Brief:
What is needed is an exact copy of the whole listing below, with no pictures.

Records for this exercise:
——
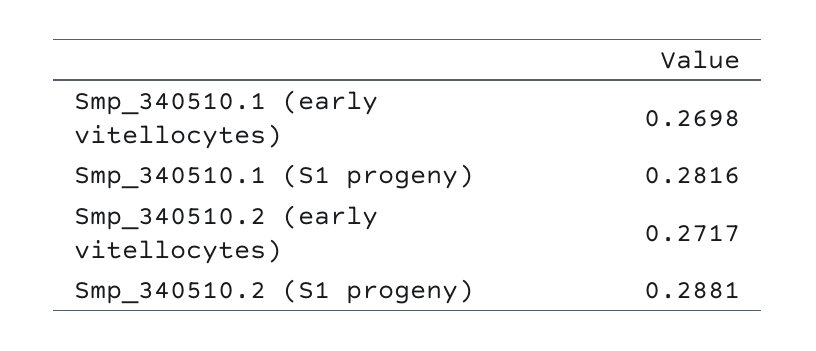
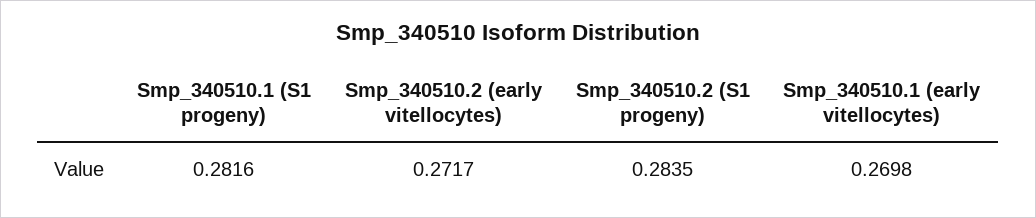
Smp_340510.2 (S1 progeny): 0.2881 -> 0.2835

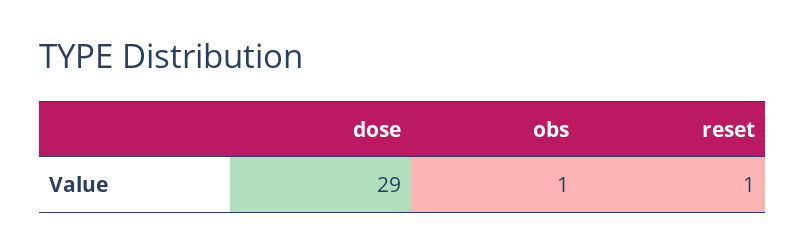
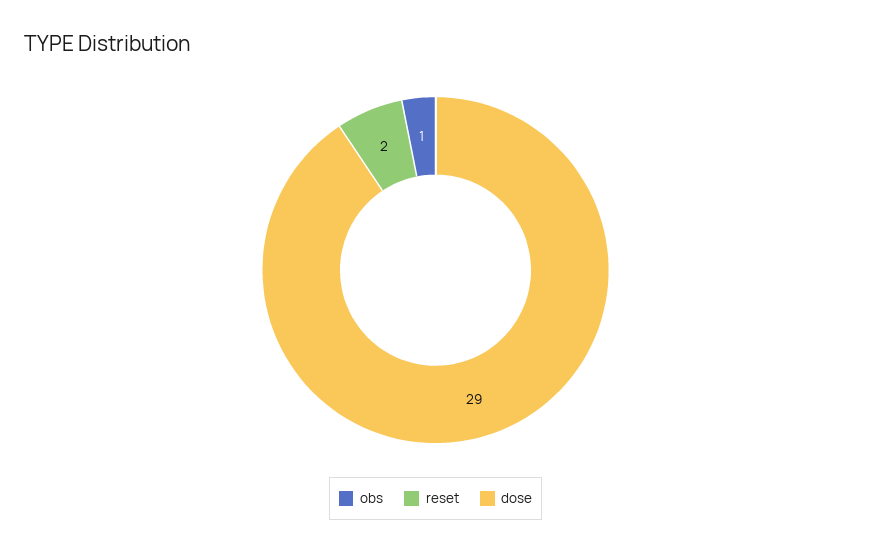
reset: 1 -> 2

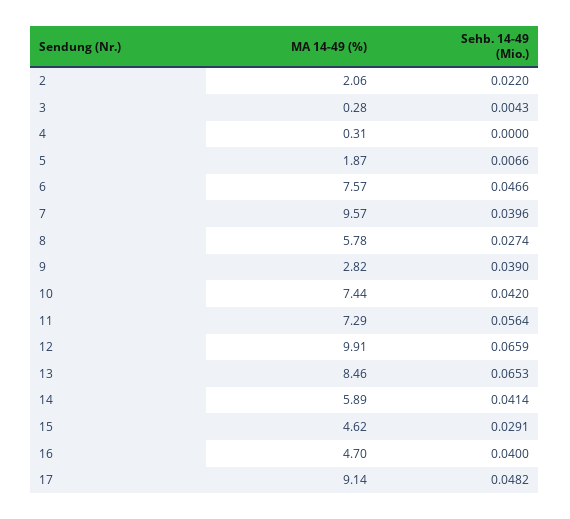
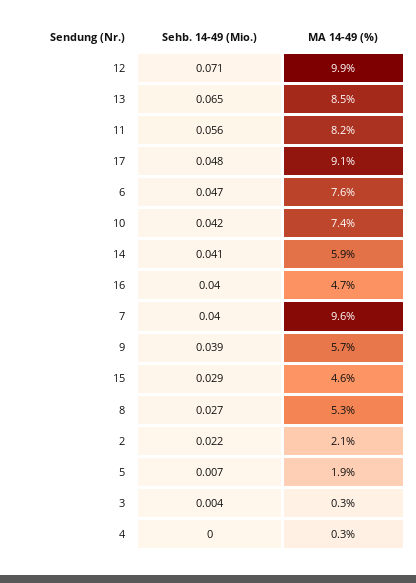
MA 14-49 (%), 8: 5.78 -> 5.3
MA 14-49 (%), 9: 2.82 -> 5.7
MA 14-49 (%), 11: 7.29 -> 8.2
Sehb. 14-49 (Mio.), 12: 0.0659 -> 0.071

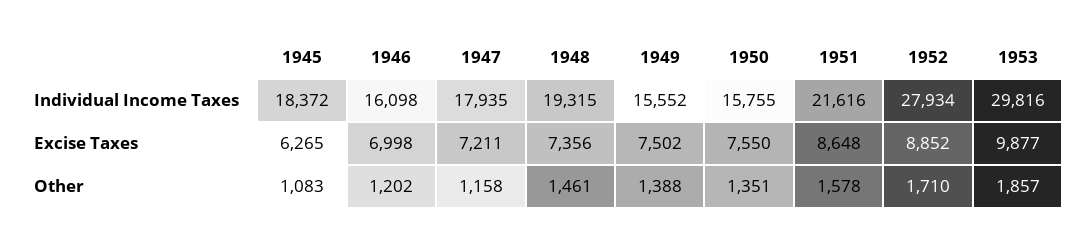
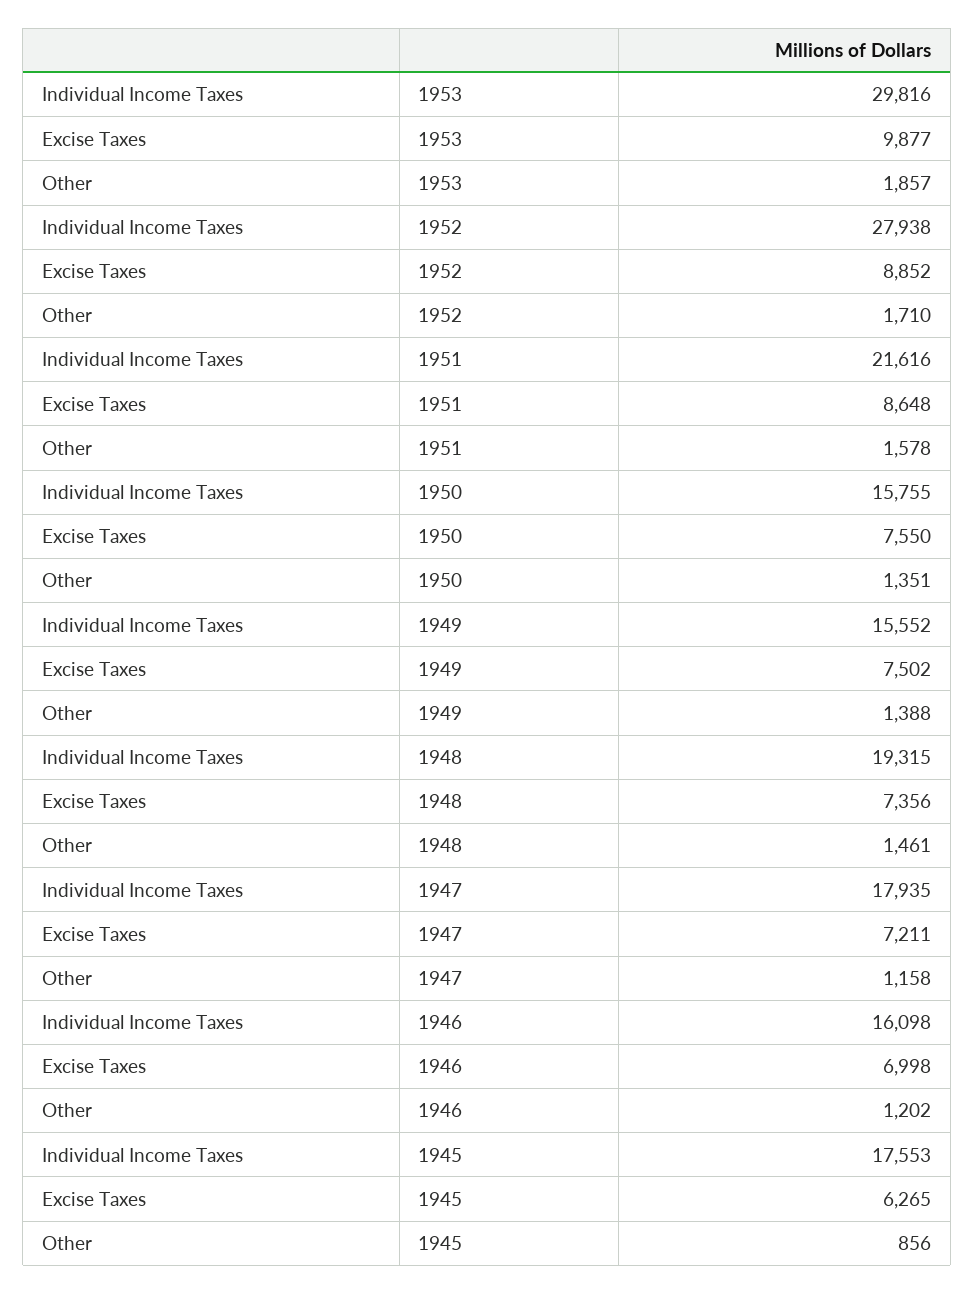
1945, Individual Income Taxes: 18372 -> 17553
1952, Individual Income Taxes: 27934 -> 27938
1945, Other: 1083 -> 856

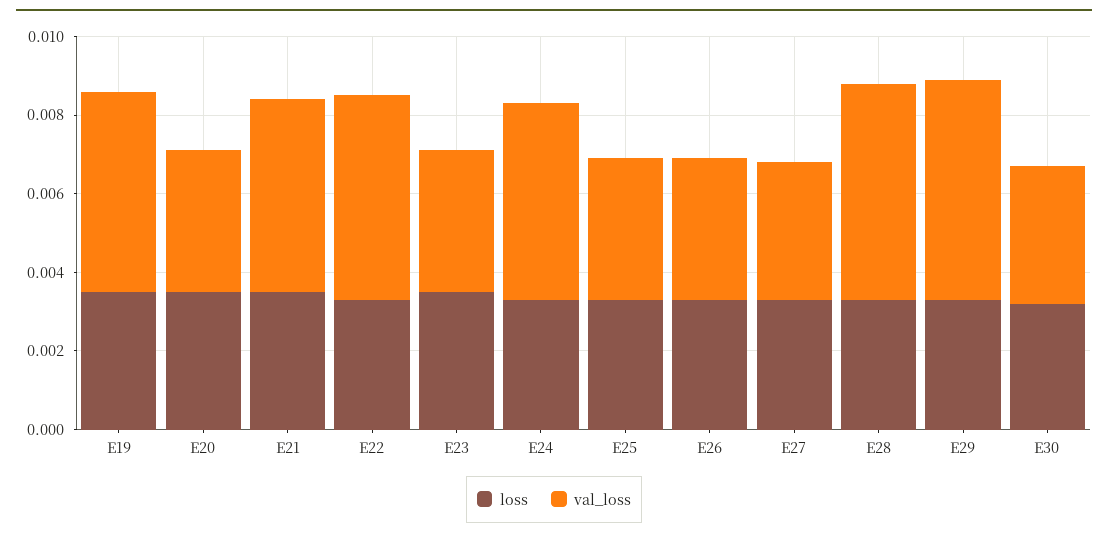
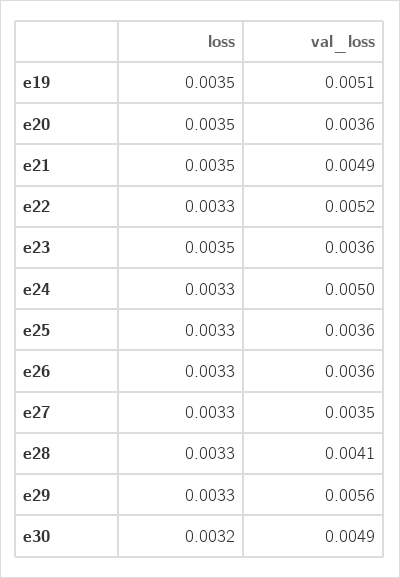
val_loss, E28: 0.0055 -> 0.0041
val_loss, E30: 0.0035 -> 0.0049

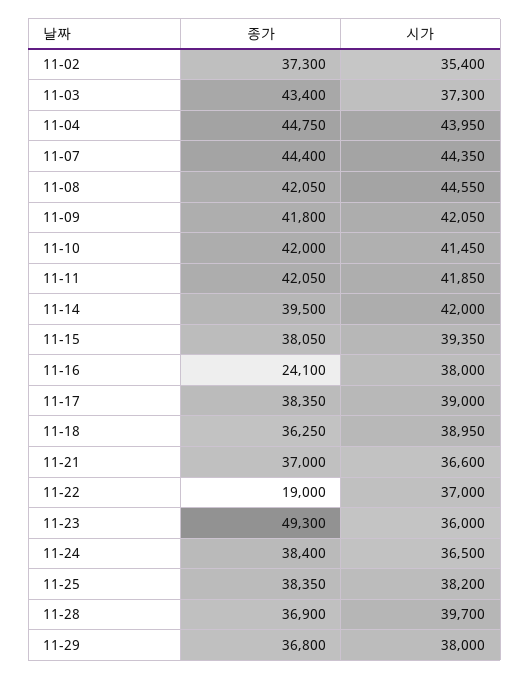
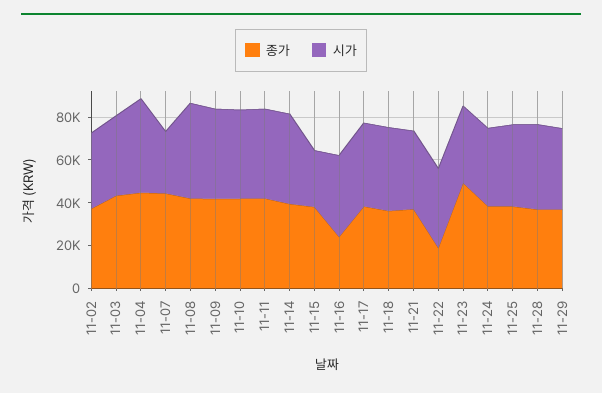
시가, 11-07: 44350 -> 30000
시가, 11-15: 39350 -> 25000

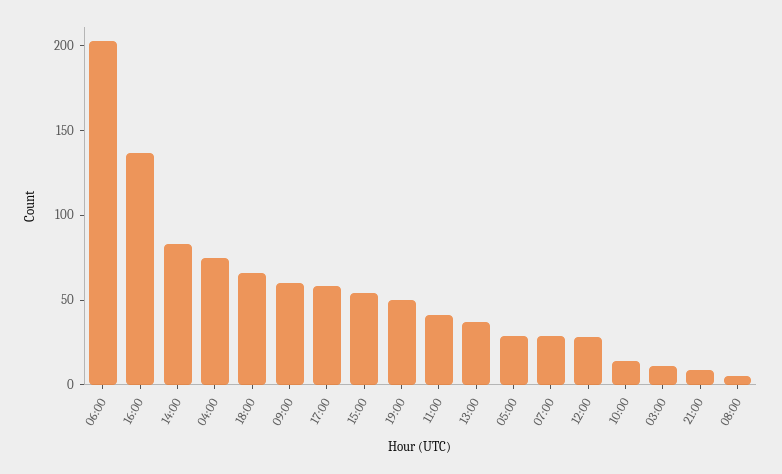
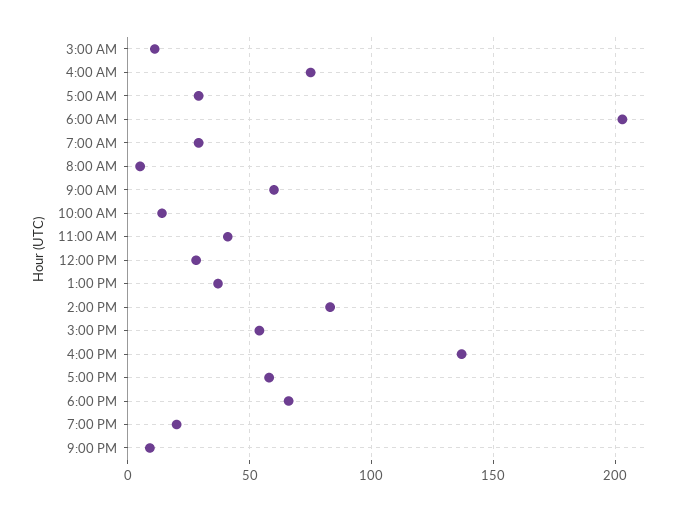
19:00: 50 -> 20

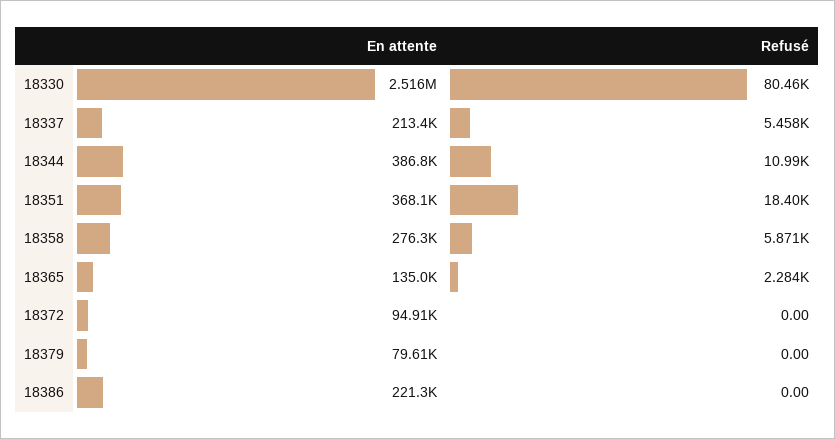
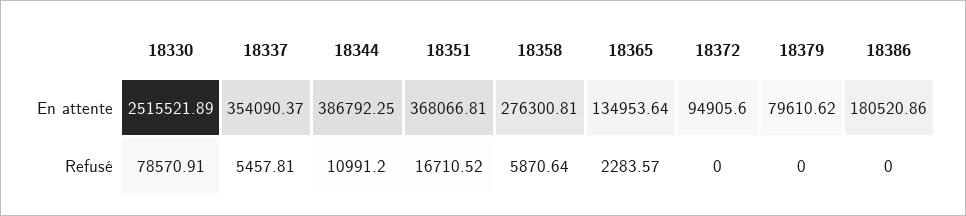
Refusé, 18330: 80460 -> 78570.91
En attente, 18337: 213400 -> 354090.37
Refusé, 18351: 18400 -> 16710.52
En attente, 18386: 221300 -> 180520.86

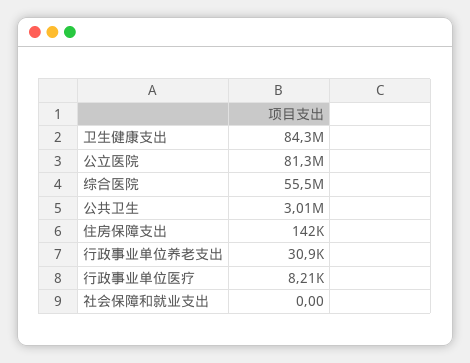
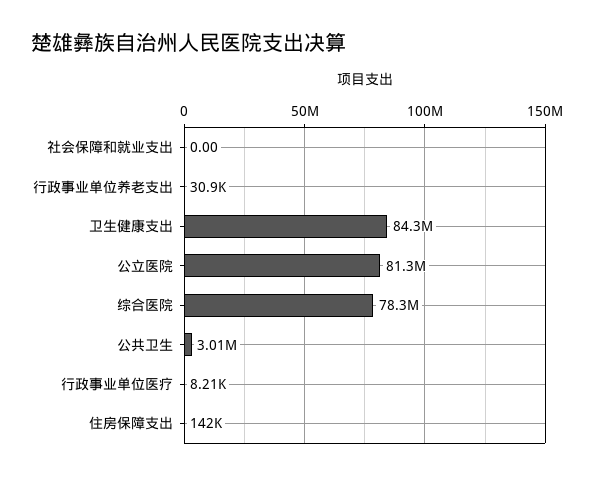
综合医院: 55500000 -> 78300000

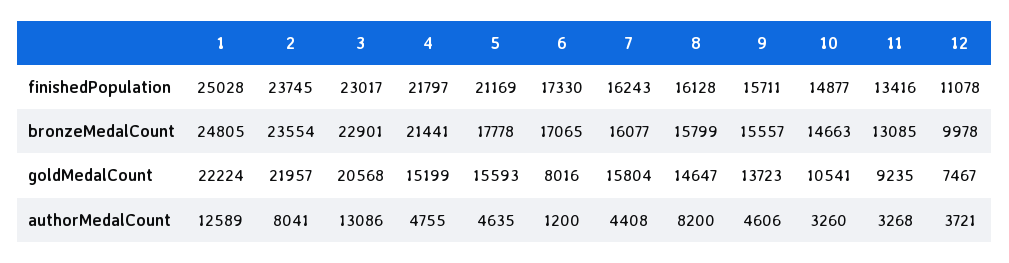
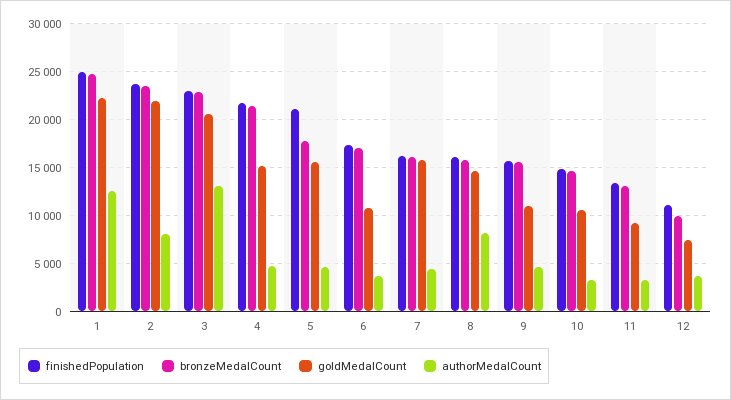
goldMedalCount, 6: 8016 -> 11000
goldMedalCount, 9: 13723 -> 11000
authorMedalCount, 6: 1200 -> 4000

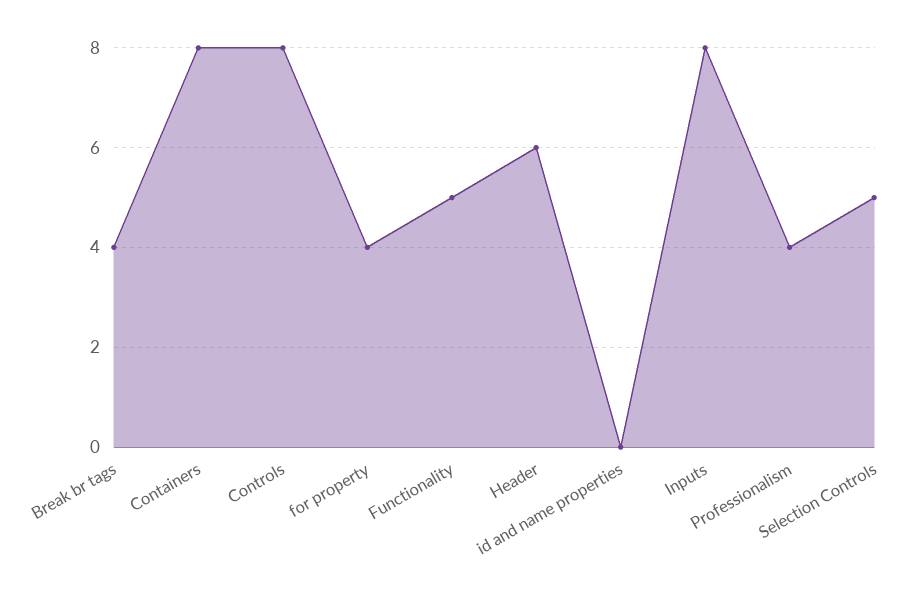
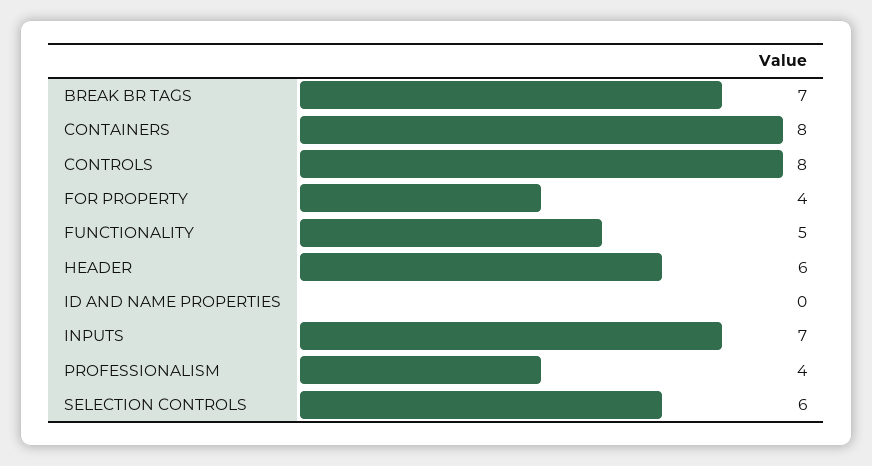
Break br tags: 4 -> 7
Inputs: 8 -> 7
Selection Controls: 5 -> 6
——
Written answer:
Smp_340510.2 (S1 progeny): 0.2881 -> 0.2835

reset: 1 -> 2

MA 14-49 (%), 8: 5.78 -> 5.3
MA 14-49 (%), 9: 2.82 -> 5.7
MA 14-49 (%), 11: 7.29 -> 8.2
Sehb. 14-49 (Mio.), 12: 0.0659 -> 0.071

1945, Individual Income Taxes: 18372 -> 17553
1952, Individual Income Taxes: 27934 -> 27938
1945, Other: 1083 -> 856

val_loss, E28: 0.0055 -> 0.0041
val_loss, E30: 0.0035 -> 0.0049

시가, 11-07: 44350 -> 30000
시가, 11-15: 39350 -> 25000

19:00: 50 -> 20

Refusé, 18330: 80460 -> 78570.91
En attente, 18337: 213400 -> 354090.37
Refusé, 18351: 18400 -> 16710.52
En attente, 18386: 221300 -> 180520.86

综合医院: 55500000 -> 78300000

goldMedalCount, 6: 8016 -> 11000
goldMedalCount, 9: 13723 -> 11000
authorMedalCount, 6: 1200 -> 4000

Break br tags: 4 -> 7
Inputs: 8 -> 7
Selection Controls: 5 -> 6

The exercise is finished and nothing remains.